ASSIGNED TASK: Please work out how many lines include the word "scripts" in the entries, and reply with only the count.

--------

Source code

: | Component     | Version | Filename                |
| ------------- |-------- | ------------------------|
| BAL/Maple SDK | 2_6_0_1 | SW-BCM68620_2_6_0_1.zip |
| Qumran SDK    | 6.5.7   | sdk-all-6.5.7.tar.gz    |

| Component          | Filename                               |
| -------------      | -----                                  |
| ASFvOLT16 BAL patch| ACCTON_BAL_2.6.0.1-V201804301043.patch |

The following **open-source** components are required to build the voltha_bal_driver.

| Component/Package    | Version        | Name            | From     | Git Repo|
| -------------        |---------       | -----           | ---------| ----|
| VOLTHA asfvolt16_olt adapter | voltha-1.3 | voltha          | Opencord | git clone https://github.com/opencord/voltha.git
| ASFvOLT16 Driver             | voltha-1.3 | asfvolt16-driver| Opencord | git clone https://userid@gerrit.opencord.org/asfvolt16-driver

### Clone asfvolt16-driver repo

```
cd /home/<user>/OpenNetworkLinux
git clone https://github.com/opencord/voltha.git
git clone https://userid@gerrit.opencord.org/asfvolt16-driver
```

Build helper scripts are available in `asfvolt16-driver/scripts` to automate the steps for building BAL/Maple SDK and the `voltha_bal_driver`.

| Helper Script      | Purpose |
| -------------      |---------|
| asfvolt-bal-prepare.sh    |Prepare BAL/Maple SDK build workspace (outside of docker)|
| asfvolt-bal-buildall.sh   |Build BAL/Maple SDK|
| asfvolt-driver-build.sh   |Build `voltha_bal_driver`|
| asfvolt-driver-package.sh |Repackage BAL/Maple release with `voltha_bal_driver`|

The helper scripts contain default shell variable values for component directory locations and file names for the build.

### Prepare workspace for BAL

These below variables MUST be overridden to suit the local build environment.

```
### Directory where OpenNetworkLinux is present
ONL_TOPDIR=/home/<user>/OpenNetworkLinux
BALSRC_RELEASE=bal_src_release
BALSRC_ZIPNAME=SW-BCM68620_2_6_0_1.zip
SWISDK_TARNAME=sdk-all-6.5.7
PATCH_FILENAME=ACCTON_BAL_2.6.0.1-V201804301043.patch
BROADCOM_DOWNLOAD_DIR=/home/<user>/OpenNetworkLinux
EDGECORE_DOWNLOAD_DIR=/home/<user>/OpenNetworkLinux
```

--------

ANSWER BOX: 2